PRAGUE, Czech Republic – When Maryana Borisova was a teenager in Bulgaria, she seemed destined to follow the same life path as other girls in her traditional Roma community: She would get married and have her first child long before turning 18, then drop out of school and, with few job prospects, she would take care of the household and family.
Instead, she became the first-ever university graduate in her extended family. She then went on to become a lawyer and a human rights advocate.
Ms. Borisova attended a recent conference in Prague, where experts and policymakers from Eastern Europe and Central Asia gathered to discuss solutions to the region’s population challenges. Among the issues under discussion was building ‘human capital’ – the knowledge and abilities that make people productive in their communities. Ms. Borisova’s unlikely path illustrates the power of increasing young people’s human capital.
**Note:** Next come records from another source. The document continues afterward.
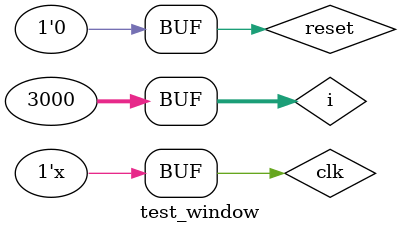
<source format=v>
`timescale 1ns / 1ps


module test_window;

	// Inputs
	reg [11:0] datain;
	reg clk;
	reg reset;
	integer i;

	// Outputs
	wire [11:0] out;


	reg [11 : 0] Ip;
	// Instantiate the Unit Under Test (UUT)
	window uut (
		.datain(datain), 
		.clk(clk), 
		.reset(reset), 
		.out(out)
	);

	always begin
	#5 clk = ~clk;
	end
	
	always begin
		#10 Ip = {$random % 15};
	end
	
	initial begin
		// Initialize Inputs
		datain = 0;
		reset = 1;
		clk = 0;
		#10 reset = 0;
		
		for (i = 0; i <3000; i = i+1) begin
			#10 datain = Ip;
		
		end

	end
      
endmodule


</source>
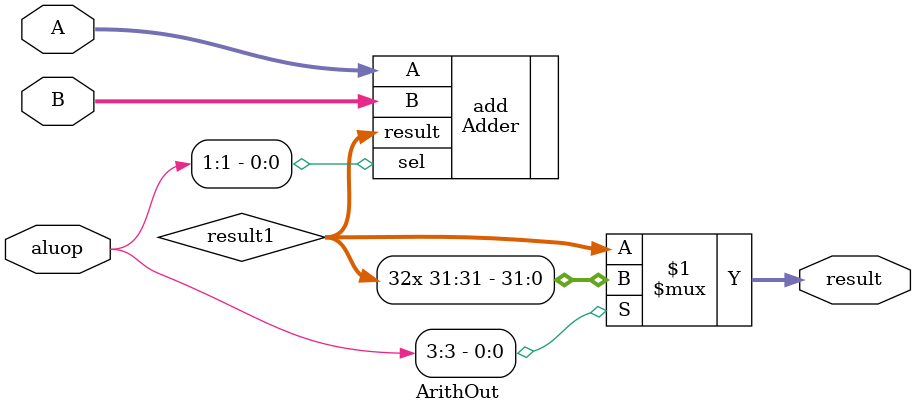
<source format=v>
`timescale 1ns / 1ps


module ArithOut(
    input [31:0] A, B,
    input [3:0] aluop,
    output [31:0] result
    );
    wire [31:0] result1;
    Adder add (.A(A), .B(B), .sel(aluop[1]), .result(result1));
    assign result = (aluop[3]) ? {32{result1[31]}} : result1;                       //判断ALU最高位为1, 输出比较结果(符号位)，需要扩展到32位， 否则，输出计算结果
endmodule

</source>
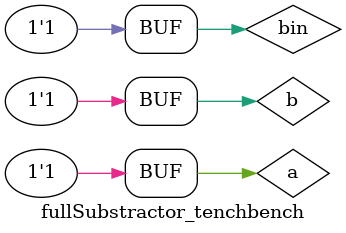
<source format=sv>
`timescale 1ns / 1ps


module fullSubstractor_tenchbench();
  logic a, b, bin;
  logic diff, bout;

 // instantiate device under test
 fullSubstractor dut(a, b, bin, diff, bout); 

 // apply inputs one at a time
 initial begin
 a = 0; b = 0; bin = 0; #10;
 bin = 1; #10;
 b = 1; bin = 0; #10;
 bin = 1; #10;
 a = 1; b = 0; bin = 0; #10;
 bin = 1; #10;
 b = 1; bin = 0; #10;
 bin = 1; #10;
 end
endmodule

</source>
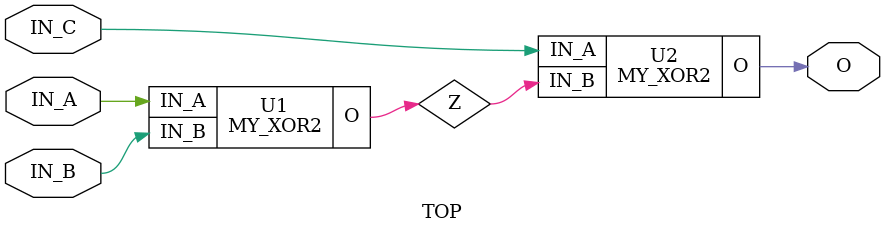
<source format=v>
module MY_XOR2(input wire IN_A , // 入力A
    input wire IN_B , // 入力B
    output wire O // 出力O
    );

    assign IA = IN_A & ~IN_B;
    assign IB = ~IN_A & IN_B;
    assign O = IA | IB;
endmodule

module TOP(
    input IN_A , // in : Input A
    input IN_B , // in : Input B
    input IN_C , // in : Input C
    output O // out : Output
    );

    wire Z ;
    MY_XOR2 U1(
    .IN_A (IN_A),
    .IN_B (IN_B),
    .O (Z)
    );
    MY_XOR2 U2(
    .IN_A (IN_C),
    .IN_B (Z),
    .O (O)
    );
endmodule

</source>
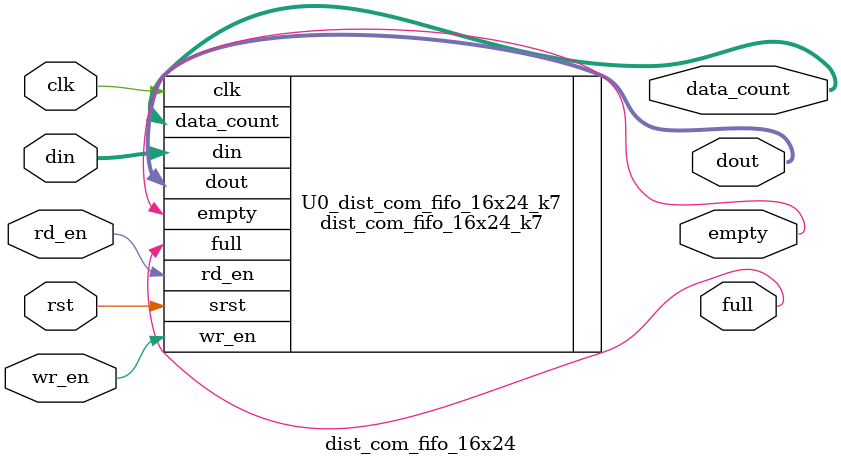
<source format=v>
`timescale 1ns/100ps

module dist_com_fifo_16x24(
input           clk  ,
input           rst  ,
input [23 : 0]  din  ,
input           wr_en,
input           rd_en,
output [23 : 0] dout ,
output          full ,
output          empty,
output [3 : 0]  data_count
);

wire [23 : 0] S_dout       ;
wire          S_full       ;
wire          S_empty      ;
wire [3 : 0]  S_data_count ;

//`ifdef Xilinx_K7      ////dist_fifo_16x24_k7_funcsim
dist_com_fifo_16x24_k7 U0_dist_com_fifo_16x24_k7(
  .clk        (clk      ),      
  .srst       (rst      ),     
  .din        (din      ),      
  .wr_en      (wr_en    ),    
  .rd_en      (rd_en    ),    
  .dout       (dout     ),     
  .full       (full     ),     
  .empty      (empty    ),    
  .data_count (data_count)
);
//`endif



endmodule
</source>
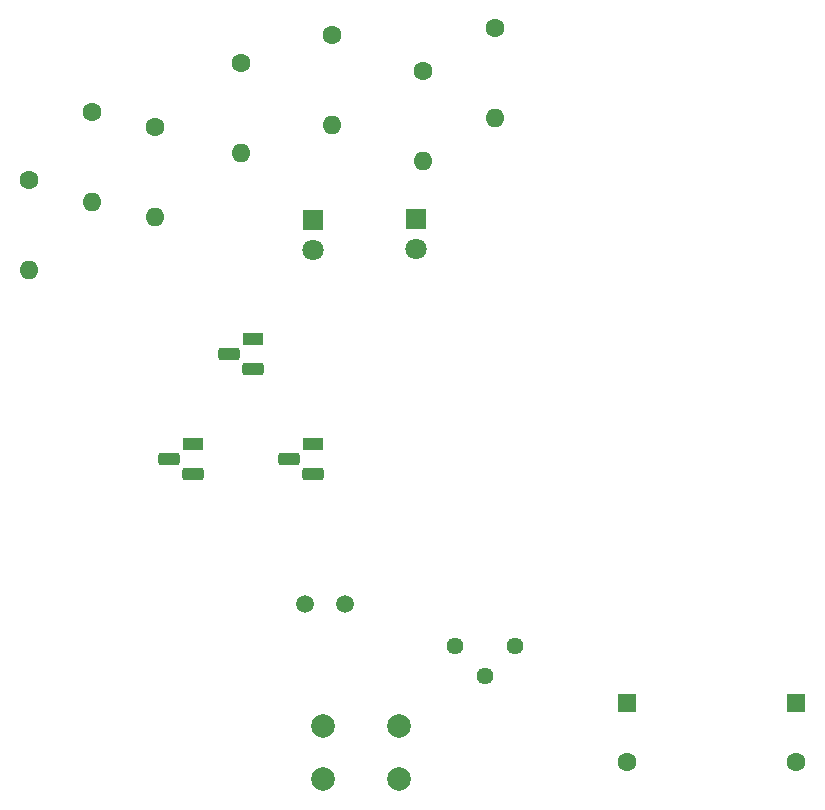
<source format=gbr>
%TF.GenerationSoftware,KiCad,Pcbnew,9.0.1*%
%TF.CreationDate,2025-06-11T16:25:32+05:30*%
%TF.ProjectId,zenitsu,7a656e69-7473-4752-9e6b-696361645f70,rev?*%
%TF.SameCoordinates,Original*%
%TF.FileFunction,Soldermask,Top*%
%TF.FilePolarity,Negative*%
%FSLAX46Y46*%
G04 Gerber Fmt 4.6, Leading zero omitted, Abs format (unit mm)*
G04 Created by KiCad (PCBNEW 9.0.1) date 2025-06-11 16:25:32*
%MOMM*%
%LPD*%
G01*
G04 APERTURE LIST*
G04 Aperture macros list*
%AMRoundRect*
0 Rectangle with rounded corners*
0 $1 Rounding radius*
0 $2 $3 $4 $5 $6 $7 $8 $9 X,Y pos of 4 corners*
0 Add a 4 corners polygon primitive as box body*
4,1,4,$2,$3,$4,$5,$6,$7,$8,$9,$2,$3,0*
0 Add four circle primitives for the rounded corners*
1,1,$1+$1,$2,$3*
1,1,$1+$1,$4,$5*
1,1,$1+$1,$6,$7*
1,1,$1+$1,$8,$9*
0 Add four rect primitives between the rounded corners*
20,1,$1+$1,$2,$3,$4,$5,0*
20,1,$1+$1,$4,$5,$6,$7,0*
20,1,$1+$1,$6,$7,$8,$9,0*
20,1,$1+$1,$8,$9,$2,$3,0*%
G04 Aperture macros list end*
%ADD10C,2.000000*%
%ADD11O,1.600000X1.600000*%
%ADD12C,1.600000*%
%ADD13C,1.500000*%
%ADD14C,1.800000*%
%ADD15R,1.800000X1.800000*%
%ADD16RoundRect,0.275000X-0.625000X0.275000X-0.625000X-0.275000X0.625000X-0.275000X0.625000X0.275000X0*%
%ADD17R,1.800000X1.100000*%
%ADD18R,1.600000X1.600000*%
%ADD19C,1.440000*%
G04 APERTURE END LIST*
D10*
%TO.C,SW1*%
X148915996Y-135041000D03*
X142415996Y-135041000D03*
X148915996Y-130541000D03*
X142415996Y-130541000D03*
%TD*%
D11*
%TO.C,R7*%
X117558996Y-91935000D03*
D12*
X117558996Y-84315000D03*
%TD*%
D13*
%TO.C,R3*%
X144307996Y-120212000D03*
X140907996Y-120212000D03*
%TD*%
D11*
%TO.C,R6*%
X150908996Y-82703000D03*
D12*
X150908996Y-75083000D03*
%TD*%
D11*
%TO.C,R4*%
X128175996Y-87432000D03*
D12*
X128175996Y-79812000D03*
%TD*%
D14*
%TO.C,D1*%
X150343996Y-90217000D03*
D15*
X150343996Y-87677000D03*
%TD*%
D11*
%TO.C,R2*%
X135483996Y-82049000D03*
D12*
X135483996Y-74429000D03*
%TD*%
D15*
%TO.C,D2*%
X141616998Y-87680000D03*
D14*
X141616998Y-90220000D03*
%TD*%
D16*
%TO.C,Q1*%
X131475372Y-109220000D03*
X129405372Y-107950000D03*
D17*
X131475372Y-106680000D03*
%TD*%
D16*
%TO.C,Q3*%
X141635372Y-109220000D03*
X139565372Y-107950000D03*
D17*
X141635372Y-106680000D03*
%TD*%
D16*
%TO.C,Q2*%
X136555372Y-100330000D03*
X134485372Y-99060000D03*
D17*
X136555372Y-97790000D03*
%TD*%
D12*
%TO.C,C1*%
X168222872Y-133587500D03*
D18*
X168222872Y-128587500D03*
%TD*%
D19*
%TO.C,RV1*%
X153617872Y-123825000D03*
X156157872Y-126365000D03*
X158697872Y-123825000D03*
%TD*%
D11*
%TO.C,R1*%
X143220996Y-79671000D03*
D12*
X143220996Y-72051000D03*
%TD*%
%TO.C,C2*%
X182510372Y-133587500D03*
D18*
X182510372Y-128587500D03*
%TD*%
D11*
%TO.C,R5*%
X122866996Y-86163000D03*
D12*
X122866996Y-78543000D03*
%TD*%
D11*
%TO.C,R8*%
X157024996Y-79125000D03*
D12*
X157024996Y-71505000D03*
%TD*%
M02*

</source>
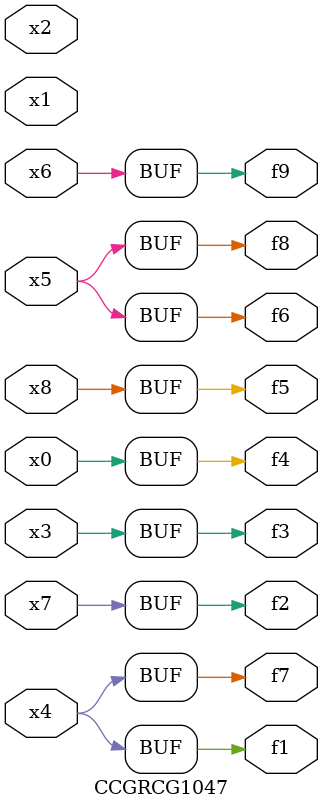
<source format=v>
module CCGRCG1047(
	input x0, x1, x2, x3, x4, x5, x6, x7, x8,
	output f1, f2, f3, f4, f5, f6, f7, f8, f9
);
	assign f1 = x4;
	assign f2 = x7;
	assign f3 = x3;
	assign f4 = x0;
	assign f5 = x8;
	assign f6 = x5;
	assign f7 = x4;
	assign f8 = x5;
	assign f9 = x6;
endmodule

</source>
She managed to convince her father that girls’ education matters, though many relatives remained sceptical. “In the end, he was the best father to think about the future of [his] daughter and not about what the community would say,” she said.
Highly educated, economically independent and empowered to shape her own life, Ms. Borisova is now contributing to her country’s development.
For many young people, however, such opportunities remain a distant dream. “In my country, 50 per cent of Roma are young, and most of them are uneducated and unemployed,” she said at the conference.
The solution: young people
It is increasingly apparent that investing in people like Ms. Borisova is the solution to a thorny demographic problem: Many see the stubbornly low fertility rates and ageing populations in Eastern Europe as an impending crisis, one that will place huge burdens on social systems.
Policies focusing narrowly on increasing birth rates have largely failed, said Heimo Laakkonen, UNFPA’s Regional Director for Eastern Europe and Central Asia, and studies show that there is little chance fertility rates will grow significantly in the near future.
“Low fertility is now a global phenomenon, and expectations to get fertility rates back up above replacement level are quite unrealistic,” said Tomas Sobotka, one of Europe’s leading demographers, referring to the average number of 2.1 children per women that is widely seen as necessary to maintain the size of a population. This means that population ageing will continue at a fast pace.
But experts say there is little to worry about – provided governments make the right policy choices and invest in young people.
As Mehmet Ceylan, Turkey’s Deputy Minister of Development, said: "Ageing is inevitable, but it is manageable."
Return on investment
In what Nikolai Botev, the director of UNFPA’s sub-regional office in Central Asia, called a major paradigm shift, policymakers in Eastern Europe and Central Asia are increasingly looking to build the ‘human capital’ of their populations, rather than pursuing population targets.
But by investing in the health and education of people, governments can expect huge returns, because a better educated and healthier workforce will increase productivity, nurture innovation and decrease burdens on social systems. Countries can also expect to see returns from increasing gender equality and reducing discrimination.
A 2010 World Bank study calculated that in Bulgaria, for example, the expected fiscal gain from providing one Roma child with an education is eight times higher than what the state spends on education per pupil. The inclusion of all Bulgarian Roma in the workforce could lead to productivity gains of 526 million euros annually, or 1.8 per cent of the country’s gross domestic product.
Other age groups also require attention. “With an ageing population, we need to extend employment opportunities for older people through lifelong education,” said Natalya Fedorovych, Ukraine’s Deputy Minister of Social Policy.
Window of opportunity closing fast
There is a window of opportunity in which to make these investments, Mr. Laakkonen said. Countries in the region could realize a ‘demographic dividend’ – economic gains that can occur when fertility rates fall and working-age populations grow – if they act now. Demographic dividends have helped catapult a number of countries, mostly in East Asia, out of extreme poverty.
“But governments must act fast and decisively. The window is closing quickly, by approximately 2030 in the case of Eastern Europe, as populations are ageing rapidly,” Mr. Laakkonen added. “Even for countries with struggling economies, investing in human capital will never be more affordable than it is now.”
Ms. Borisova also insisted that disadvantaged populations not be overlooked. Discrimination makes it difficult for even the most educated young Roma to find jobs, she said.
Her own career path has already led to concrete changes. Emboldened by her example, more than 10 other young women from her community have managed to attend university in recent years, she said.
“Now all of us have better chances in life, despite all the obstacles,” Ms. Borisova said, “and more opportunities to realize our potential.”